Он бросил взгляд на Кэтрин. Никому из присутствовавших не показалось странным, что она спит. Сейчас Монкриф видел ее профиль, казавшийся воплощением девственной чистоты и покоя. Горе больше не искривляло линии губ. Веки спокойно прикрывали глаза, в которых прежде плескались отчаяние и безутешная скорбь.

Кэтрин Дуннан беспомощно лежала на кровати. Никто не осведомился о ее состоянии, не выразил тревоги. Именно это безразличие окружающих глубоко встревожило Монкрифа.

Колстин-Холл был процветающим имением и хорошо содержался. Слуги явно отлично питались и вовсе не были перегружены работой. Так, где же их верность хозяйке? Люди часто поддаются стадному инстинкту и действуют по примеру вожака. Так кто же здесь вожак? Глинет? Неужели слуги подражают именно ей в своем отношении к Кэтрин?

– Она нездорова? – вдруг спросил викарий, как будто подслушав мысли полковника.

– Нездорова, но я надеюсь, что поправится.
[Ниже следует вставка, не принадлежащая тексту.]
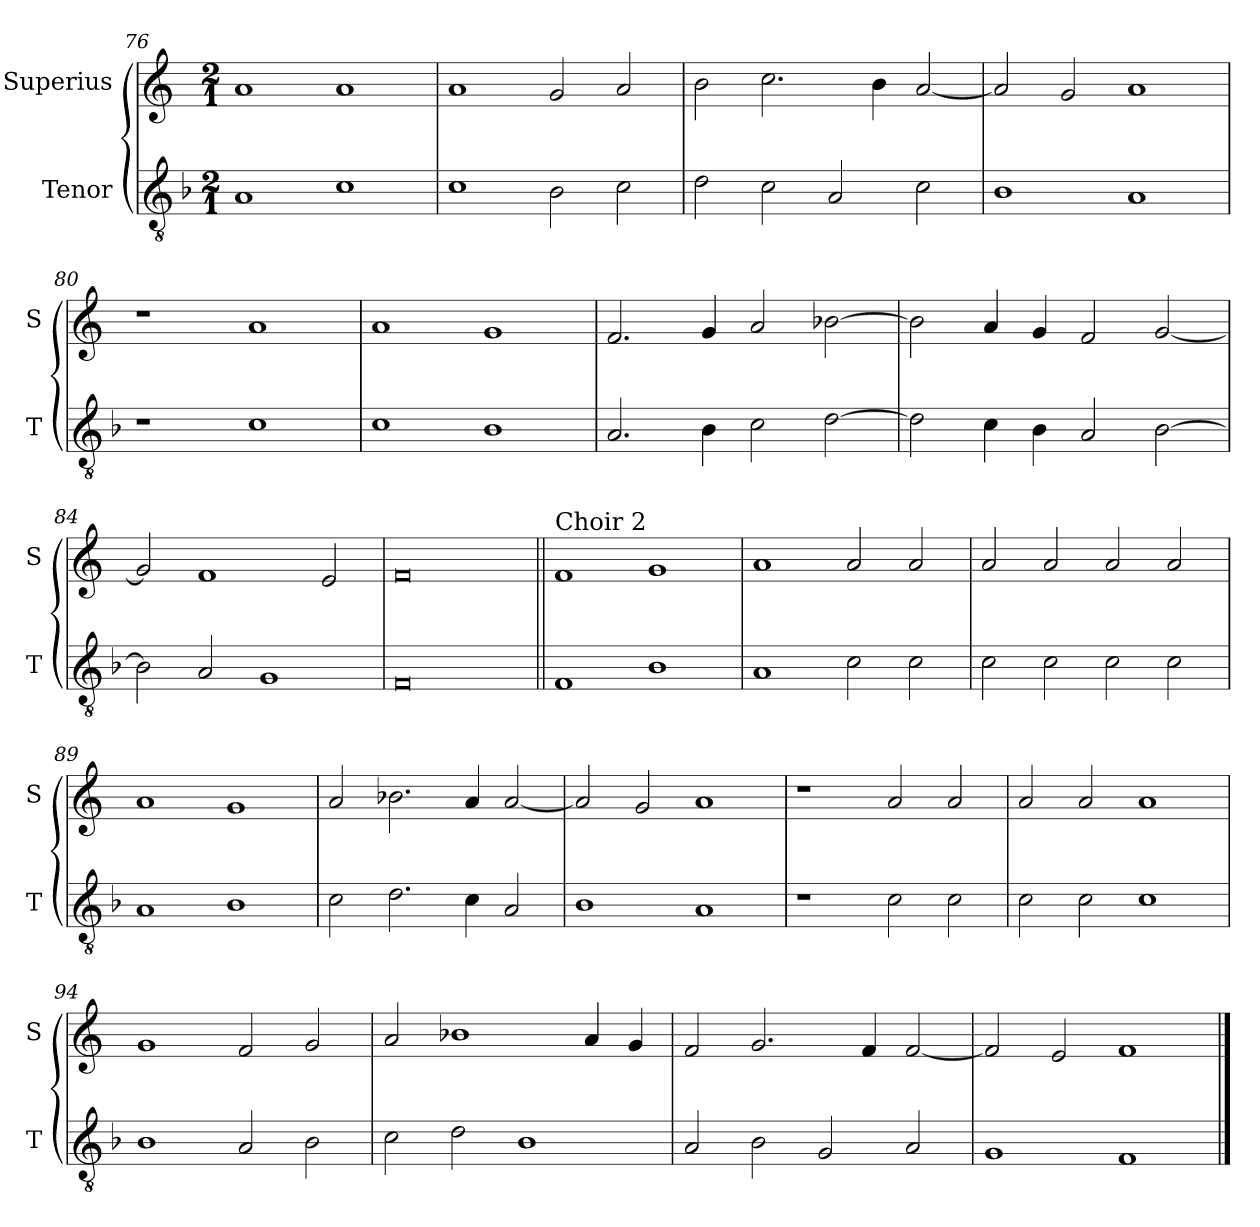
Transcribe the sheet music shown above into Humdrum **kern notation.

– Вы сами оказали ей помощь, ваша светлость? – Пухлое лицо викария расплылось в такой широкой улыбке, что стало похоже на мордочку белки с набитым орехами ртом. – С вашей стороны это большая любезность, но вам не стоит больше волноваться. Здесь есть люди, которые о ней позаботятся.

Так ли это? Что станет с Кэтрин, когда он уедет? Будет ли она все так же предаваться безмерному горю? Или в следующий раз, когда она снова решится принять слишком большую дозу опия, попытка окажется успешной?
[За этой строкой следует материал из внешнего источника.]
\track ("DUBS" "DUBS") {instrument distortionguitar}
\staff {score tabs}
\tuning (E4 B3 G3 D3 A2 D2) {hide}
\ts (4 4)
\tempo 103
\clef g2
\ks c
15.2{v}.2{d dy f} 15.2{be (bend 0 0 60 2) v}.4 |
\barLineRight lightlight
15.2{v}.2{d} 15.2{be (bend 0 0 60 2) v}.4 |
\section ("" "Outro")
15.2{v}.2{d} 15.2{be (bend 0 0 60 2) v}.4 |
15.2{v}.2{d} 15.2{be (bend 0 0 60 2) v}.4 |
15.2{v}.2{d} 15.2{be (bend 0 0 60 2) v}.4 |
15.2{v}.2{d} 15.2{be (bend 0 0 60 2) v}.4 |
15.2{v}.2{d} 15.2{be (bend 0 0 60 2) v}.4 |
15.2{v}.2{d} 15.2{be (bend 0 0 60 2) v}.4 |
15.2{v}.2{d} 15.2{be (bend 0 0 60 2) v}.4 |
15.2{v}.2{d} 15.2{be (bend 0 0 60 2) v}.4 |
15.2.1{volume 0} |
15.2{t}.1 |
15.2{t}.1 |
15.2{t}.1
Монкриф посмотрел на молодую девицу, которая открывала ему дверь. Та отвела взгляд. Глинет стояла за спиной викария, опустив глаза. Остальные слуги толпились в дверях. На их лицах читалось скорее любопытство, чем тревога. Та служанка, которую вчера так забавляло происходящее в гостиной, сейчас стояла с глупой улыбкой. Ясно одно – никому из них нет дела до Кэтрин. Монкриф не рискнул бы оставить на попечение этих людей даже больного щенка.
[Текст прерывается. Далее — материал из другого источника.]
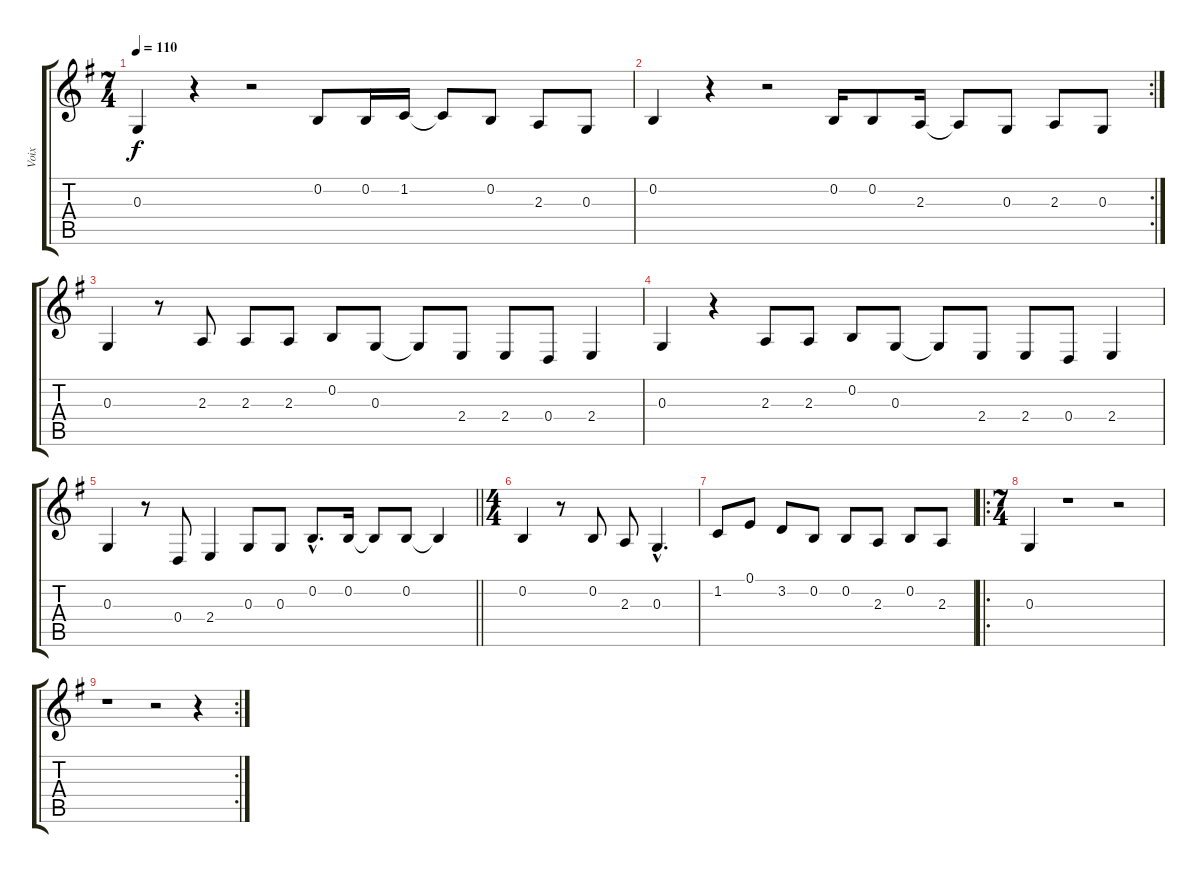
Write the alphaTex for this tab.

– Я сам о ней позабочусь, ваша светлость. – Викарий сунул большие пальцы за вырез жилета и покачался на каблуках. Весь его вид излучал благополучие и самодовольство. Пожалуй, он выглядел слишком процветающим для простого викария. Разве священнослужители не должны чураться земных богатств? Похоже, это духовное лицо умело отдать должное хорошему обеду. Одежда викария также свидетельствовала о полном финансовом благополучии, которым он, без сомнения, был обязан щедрости Кэтрин.

Монкриф вдруг прочувствовал, что внешне незначительные события, свидетелем и участником которых он поневоле стал, способны изменить весь ход его жизни.

– В этом нет необходимости, викарий, – услышал собственный голос Монкриф. – Я полагаю, что мы с миссис Дуннан должны обвенчаться как можно скорее. Это необходимо и для ее репутации, и для моего собственного спокойствия.